2013-02-11

The elderly - not immune from wanting a free ride

Just a snippet that amused me from the Guardian's coverage of Dilnot's thoughts on the £75K social care cap:

Dot Gibson, general secretary of the National Pensioners Convention, said the government had failed to reassure people that their homes would not be at risk. "People are still going to lose their homes to pay for this," she told the programme. "£75,000 is a hugely high cap."
Even if the cap was half this amount (Dilnot's original £35K), people are still going to lose their homes. So, Mrs. Gibson, what's the alternative?
She urged the government to think again about introducing "a national care system paid through general taxation", which "would be free at the point of delivery".
So we should take even more income tax from the working population to pay for all the current pensioners? I'm sure that will go down like a bucket of cold sick. No doubt pensioners with money would welcome not having to pay anything towards their social care, but can Mrs. Gibson explain for the benefit of the public why a pensioner with £35K in assets should get care paid for by the taxes of a minimum wage worker?

I realise Mrs. Gibson is just representing her members, and is free to express her opinion. In turn I am free to express mine, which is that she is a mendacious grasping hag who would gladly take the taxes of the poor to pay for the care of the rich.

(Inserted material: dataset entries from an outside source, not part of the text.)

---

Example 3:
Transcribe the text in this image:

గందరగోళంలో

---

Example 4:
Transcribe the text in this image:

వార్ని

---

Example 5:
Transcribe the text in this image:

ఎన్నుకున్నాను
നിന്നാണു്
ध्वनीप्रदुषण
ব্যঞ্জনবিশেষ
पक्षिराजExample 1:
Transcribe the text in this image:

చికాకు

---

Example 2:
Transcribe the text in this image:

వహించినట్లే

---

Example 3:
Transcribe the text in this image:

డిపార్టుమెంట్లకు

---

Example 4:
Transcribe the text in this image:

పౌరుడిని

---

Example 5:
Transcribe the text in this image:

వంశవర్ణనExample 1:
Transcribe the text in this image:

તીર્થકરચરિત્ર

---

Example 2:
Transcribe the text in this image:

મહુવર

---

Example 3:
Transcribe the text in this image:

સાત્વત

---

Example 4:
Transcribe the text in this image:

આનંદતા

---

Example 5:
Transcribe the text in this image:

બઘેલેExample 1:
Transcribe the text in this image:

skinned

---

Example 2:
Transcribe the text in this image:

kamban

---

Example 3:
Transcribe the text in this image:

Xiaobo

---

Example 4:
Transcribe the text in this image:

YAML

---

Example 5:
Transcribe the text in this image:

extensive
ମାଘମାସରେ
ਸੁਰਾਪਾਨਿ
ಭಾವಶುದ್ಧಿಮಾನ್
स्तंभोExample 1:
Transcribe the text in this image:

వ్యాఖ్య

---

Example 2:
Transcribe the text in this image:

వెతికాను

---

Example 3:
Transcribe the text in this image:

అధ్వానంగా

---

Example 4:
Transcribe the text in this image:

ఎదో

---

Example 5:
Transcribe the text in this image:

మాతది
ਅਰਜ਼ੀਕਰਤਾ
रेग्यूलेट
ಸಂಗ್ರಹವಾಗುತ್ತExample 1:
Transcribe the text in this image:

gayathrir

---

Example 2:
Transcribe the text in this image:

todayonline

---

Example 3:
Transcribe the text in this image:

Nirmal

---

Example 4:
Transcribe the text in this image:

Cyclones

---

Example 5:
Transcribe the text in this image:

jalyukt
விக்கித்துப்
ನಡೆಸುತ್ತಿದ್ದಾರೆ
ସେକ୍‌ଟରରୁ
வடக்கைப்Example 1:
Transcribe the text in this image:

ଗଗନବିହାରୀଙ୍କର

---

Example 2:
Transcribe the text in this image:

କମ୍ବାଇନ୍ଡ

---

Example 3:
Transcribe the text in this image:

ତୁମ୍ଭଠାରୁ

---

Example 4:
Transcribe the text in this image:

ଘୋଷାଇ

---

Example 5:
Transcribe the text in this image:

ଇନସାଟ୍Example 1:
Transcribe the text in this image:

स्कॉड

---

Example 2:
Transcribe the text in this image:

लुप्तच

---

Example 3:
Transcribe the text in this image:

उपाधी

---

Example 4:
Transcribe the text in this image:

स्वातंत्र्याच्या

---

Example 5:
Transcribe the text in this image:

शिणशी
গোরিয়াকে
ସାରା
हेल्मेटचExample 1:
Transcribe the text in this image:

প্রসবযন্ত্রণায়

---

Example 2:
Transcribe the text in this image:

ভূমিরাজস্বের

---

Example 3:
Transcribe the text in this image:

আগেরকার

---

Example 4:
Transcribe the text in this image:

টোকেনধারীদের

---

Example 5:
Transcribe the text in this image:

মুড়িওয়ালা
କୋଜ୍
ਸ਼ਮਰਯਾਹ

Update: Thanks for the correction, Gasman - of course, Gibson wants the cap lower, not higher. Amendments italicised.

It turns out that the National Pensioners Convention was an idea of the former head of the TGWU, Jack Jones, and arranged by a steering committee of the TUC. So I wondered, how are they funded? Do all pensioners pay a tithe from their state pension to the NPC or something? I looked at the West Midlands Pensioners Convention and they report:

(Wolverhampton Pensioners Convention)
I'm pleased to announce that the membership target, which I recently specified has now been reached and the branch now has 60 fully paid up members.
Now, Wolverhampton has a population of 250,000 people so if you extrapolate a 60/250,000 fraction to a 65M UK population, that's 15,600 pensioners in organisations affiliated to the NPC. Since 9.2 million people are pensioners in the UK this is such a small fraction that it's not even funny. Dot Gibson is not speaking for 9.2 million pensioners - she is speaking for fewer than 2 in 1000 pensioners.

I still don't understand how the NPC funds all its officers and activities, based on this. The NPC website is very coy about its funding, so I suspect the TUC is behind a lot of it. NPC membership is £10, and £152,000 is not much to fund 11 officers and staff let alone any activities.

2 comments:

  1. I think you mean "how low does the cap need to be" - they definitely want a lower cap so they have to pay less. She is a mendacious grasping hag though!

    ReplyDelete
  2. Cheers Gasman - shows you I shouldn't blog before coffee.